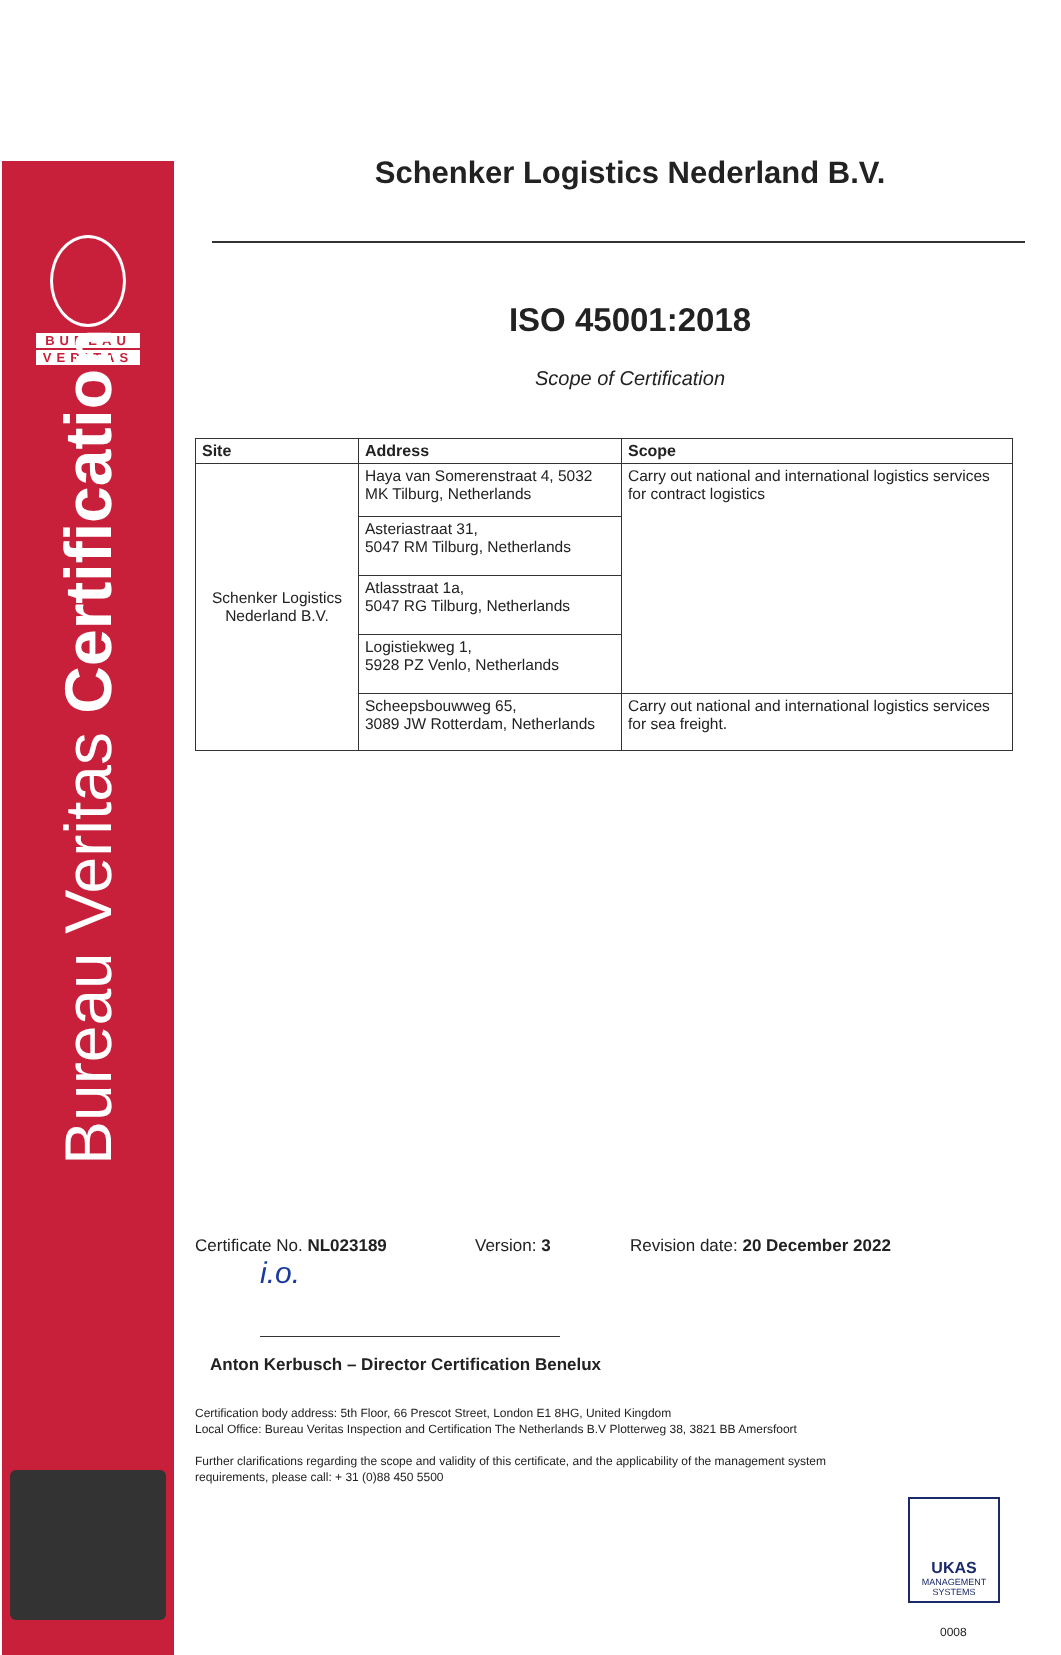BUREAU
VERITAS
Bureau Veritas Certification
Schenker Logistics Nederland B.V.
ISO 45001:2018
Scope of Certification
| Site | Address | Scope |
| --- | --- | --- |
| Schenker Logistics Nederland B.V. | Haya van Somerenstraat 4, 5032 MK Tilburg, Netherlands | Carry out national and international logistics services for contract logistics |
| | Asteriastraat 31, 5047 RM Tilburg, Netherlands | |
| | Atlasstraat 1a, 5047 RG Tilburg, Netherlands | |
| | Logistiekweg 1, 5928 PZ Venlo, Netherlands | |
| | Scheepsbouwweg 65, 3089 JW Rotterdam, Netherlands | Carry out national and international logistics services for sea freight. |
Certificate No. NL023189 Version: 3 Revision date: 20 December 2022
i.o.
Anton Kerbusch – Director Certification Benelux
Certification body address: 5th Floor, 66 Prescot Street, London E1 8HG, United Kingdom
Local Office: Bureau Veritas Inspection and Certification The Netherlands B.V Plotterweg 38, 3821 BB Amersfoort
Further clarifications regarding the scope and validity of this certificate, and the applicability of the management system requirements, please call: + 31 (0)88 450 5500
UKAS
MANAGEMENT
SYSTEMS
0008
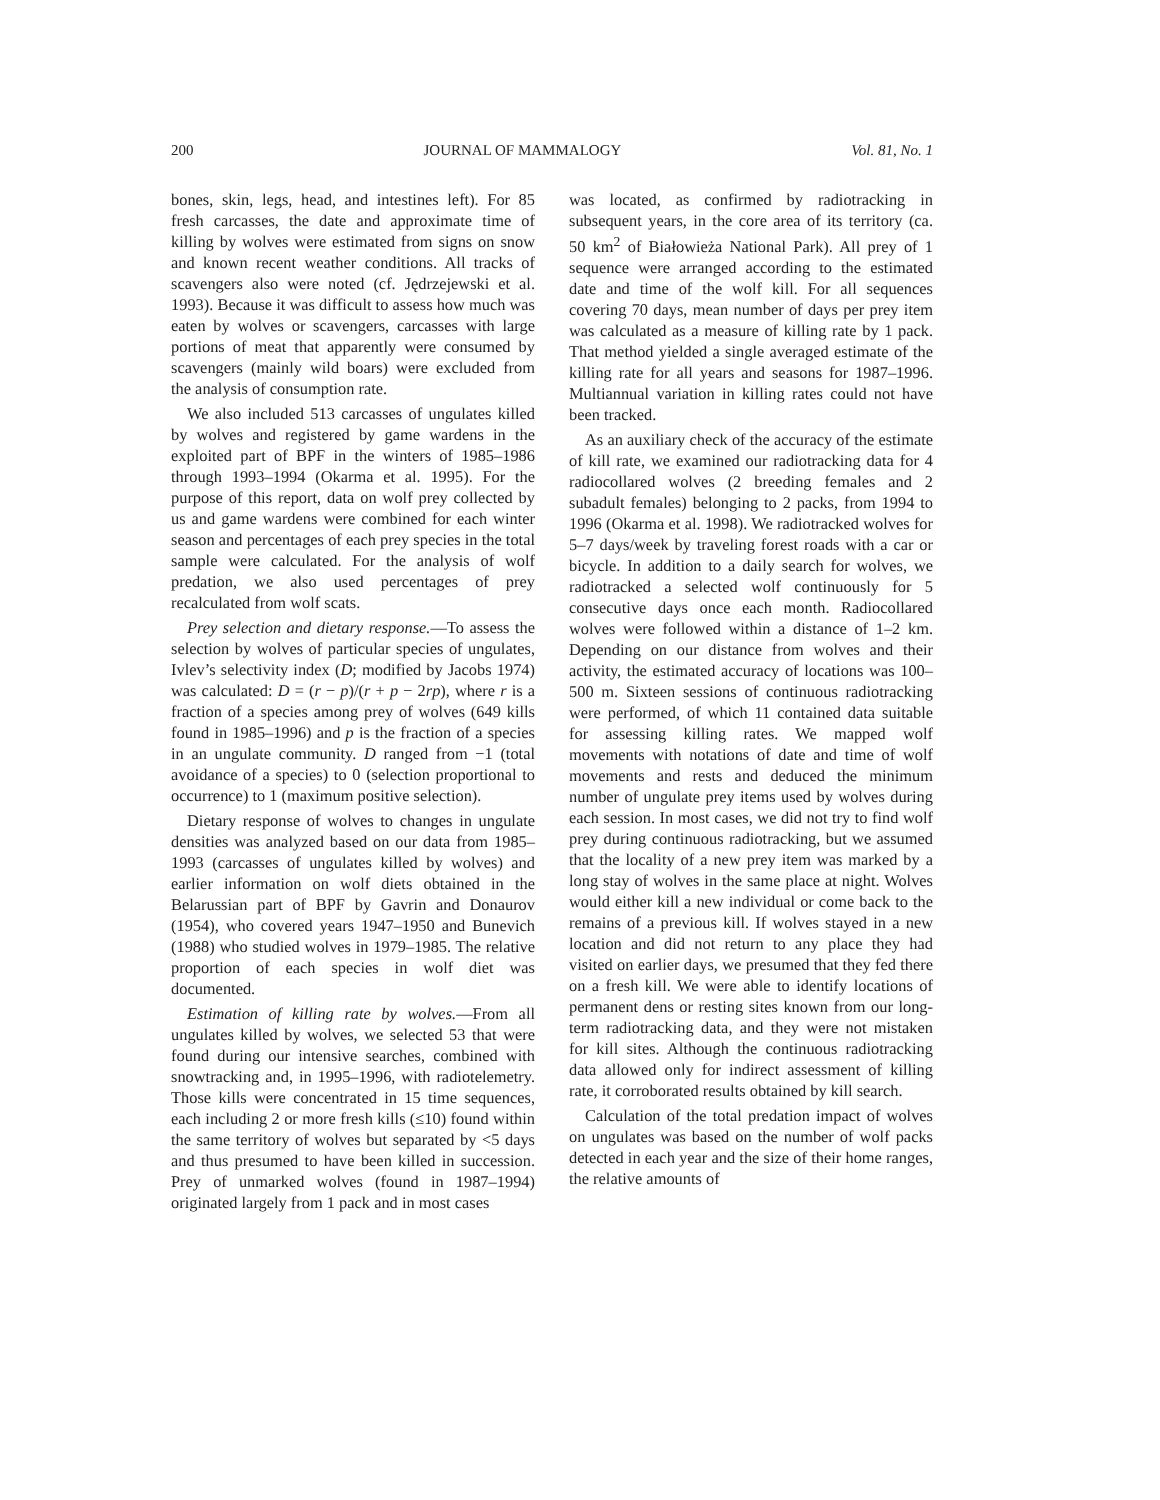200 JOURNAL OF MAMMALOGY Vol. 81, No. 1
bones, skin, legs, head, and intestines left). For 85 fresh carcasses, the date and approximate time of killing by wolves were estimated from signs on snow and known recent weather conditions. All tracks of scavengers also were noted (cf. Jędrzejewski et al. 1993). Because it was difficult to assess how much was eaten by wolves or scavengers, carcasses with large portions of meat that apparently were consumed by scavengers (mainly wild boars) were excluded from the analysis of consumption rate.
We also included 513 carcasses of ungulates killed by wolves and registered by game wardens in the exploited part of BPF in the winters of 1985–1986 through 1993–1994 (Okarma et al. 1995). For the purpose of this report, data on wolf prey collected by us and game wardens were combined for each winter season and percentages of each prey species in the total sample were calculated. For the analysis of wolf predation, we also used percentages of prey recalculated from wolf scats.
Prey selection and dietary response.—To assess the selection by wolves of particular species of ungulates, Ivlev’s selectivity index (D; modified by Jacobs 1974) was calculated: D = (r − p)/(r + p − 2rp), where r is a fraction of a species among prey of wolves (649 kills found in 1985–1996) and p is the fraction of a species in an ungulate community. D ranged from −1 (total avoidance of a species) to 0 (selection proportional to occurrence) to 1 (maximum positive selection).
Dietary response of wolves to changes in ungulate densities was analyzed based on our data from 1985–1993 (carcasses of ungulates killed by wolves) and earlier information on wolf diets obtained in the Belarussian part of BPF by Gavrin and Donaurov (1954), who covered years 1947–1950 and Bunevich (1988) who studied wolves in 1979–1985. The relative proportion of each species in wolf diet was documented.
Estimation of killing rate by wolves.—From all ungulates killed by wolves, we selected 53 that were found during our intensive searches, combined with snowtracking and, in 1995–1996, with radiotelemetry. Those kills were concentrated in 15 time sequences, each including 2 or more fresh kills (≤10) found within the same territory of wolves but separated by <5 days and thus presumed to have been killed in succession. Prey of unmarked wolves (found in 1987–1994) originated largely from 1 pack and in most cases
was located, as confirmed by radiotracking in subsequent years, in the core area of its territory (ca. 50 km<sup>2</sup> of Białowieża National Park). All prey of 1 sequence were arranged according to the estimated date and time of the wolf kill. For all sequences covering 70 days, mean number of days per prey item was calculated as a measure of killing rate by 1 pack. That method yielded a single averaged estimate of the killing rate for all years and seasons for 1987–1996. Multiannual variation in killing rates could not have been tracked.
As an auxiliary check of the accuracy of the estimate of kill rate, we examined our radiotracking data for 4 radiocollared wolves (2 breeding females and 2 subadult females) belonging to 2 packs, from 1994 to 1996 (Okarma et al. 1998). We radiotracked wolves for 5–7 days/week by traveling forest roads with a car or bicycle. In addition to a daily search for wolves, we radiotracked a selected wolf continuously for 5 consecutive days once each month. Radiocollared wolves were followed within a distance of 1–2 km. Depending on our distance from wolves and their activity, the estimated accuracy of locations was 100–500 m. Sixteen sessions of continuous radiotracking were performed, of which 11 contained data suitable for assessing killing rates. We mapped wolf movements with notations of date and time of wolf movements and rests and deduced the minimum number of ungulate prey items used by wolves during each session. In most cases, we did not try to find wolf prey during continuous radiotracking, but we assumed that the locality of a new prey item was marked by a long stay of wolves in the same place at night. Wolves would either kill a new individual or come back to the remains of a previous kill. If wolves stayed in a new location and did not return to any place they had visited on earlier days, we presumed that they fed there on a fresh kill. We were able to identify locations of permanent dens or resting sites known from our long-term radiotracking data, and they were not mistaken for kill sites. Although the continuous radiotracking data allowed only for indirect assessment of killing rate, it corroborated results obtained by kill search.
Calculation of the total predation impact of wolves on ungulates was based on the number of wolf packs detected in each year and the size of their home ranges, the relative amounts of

### Assigned task
Could you reproduce exactly the lines from the first line of the listing through the line containing "We also included", both included, with pictures left out?

### Solved exercise
BUREAU
VERITAS
Bureau Veritas Certification
Schenker Logistics Nederland B.V.
ISO 45001:2018
Scope of Certification
| Site | Address | Scope |
| --- | --- | --- |
| Schenker Logistics Nederland B.V. | Haya van Somerenstraat 4, 5032 MK Tilburg, Netherlands | Carry out national and international logistics services for contract logistics |
| | Asteriastraat 31, 5047 RM Tilburg, Netherlands | |
| | Atlasstraat 1a, 5047 RG Tilburg, Netherlands | |
| | Logistiekweg 1, 5928 PZ Venlo, Netherlands | |
| | Scheepsbouwweg 65, 3089 JW Rotterdam, Netherlands | Carry out national and international logistics services for sea freight. |
Certificate No. NL023189 Version: 3 Revision date: 20 December 2022
i.o.
Anton Kerbusch – Director Certification Benelux
Certification body address: 5th Floor, 66 Prescot Street, London E1 8HG, United Kingdom
Local Office: Bureau Veritas Inspection and Certification The Netherlands B.V Plotterweg 38, 3821 BB Amersfoort
Further clarifications regarding the scope and validity of this certificate, and the applicability of the management system requirements, please call: + 31 (0)88 450 5500
UKAS
MANAGEMENT
SYSTEMS
0008
200 JOURNAL OF MAMMALOGY Vol. 81, No. 1
bones, skin, legs, head, and intestines left). For 85 fresh carcasses, the date and approximate time of killing by wolves were estimated from signs on snow and known recent weather conditions. All tracks of scavengers also were noted (cf. Jędrzejewski et al. 1993). Because it was difficult to assess how much was eaten by wolves or scavengers, carcasses with large portions of meat that apparently were consumed by scavengers (mainly wild boars) were excluded from the analysis of consumption rate.
We also included 513 carcasses of ungulates killed by wolves and registered by game wardens in the exploited part of BPF in the winters of 1985–1986 through 1993–1994 (Okarma et al. 1995). For the purpose of this report, data on wolf prey collected by us and game wardens were combined for each winter season and percentages of each prey species in the total sample were calculated. For the analysis of wolf predation, we also used percentages of prey recalculated from wolf scats.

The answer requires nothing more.